=== Section Start ===

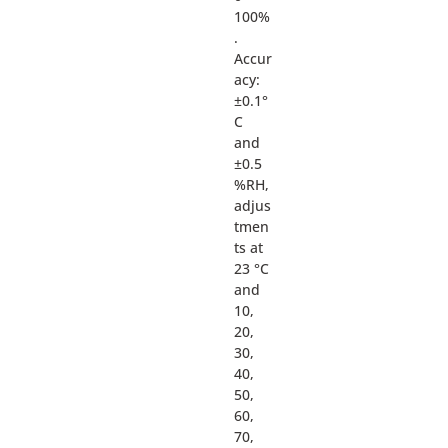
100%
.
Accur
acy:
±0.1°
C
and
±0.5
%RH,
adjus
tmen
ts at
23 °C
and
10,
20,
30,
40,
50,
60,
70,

=== Section End ===
=== Section Start ===

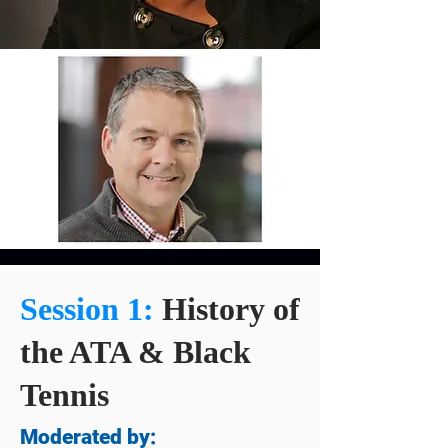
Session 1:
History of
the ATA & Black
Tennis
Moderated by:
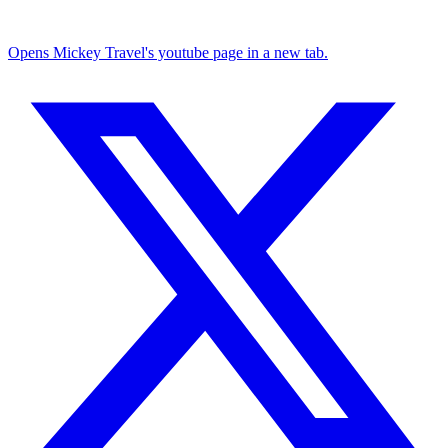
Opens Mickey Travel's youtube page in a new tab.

=== Section End ===

TASK PROMPT:
List every row above that contains the string "youtube", matching case exactly.

EXERCISE OUTPUT:
Opens Mickey Travel's youtube page in a new tab.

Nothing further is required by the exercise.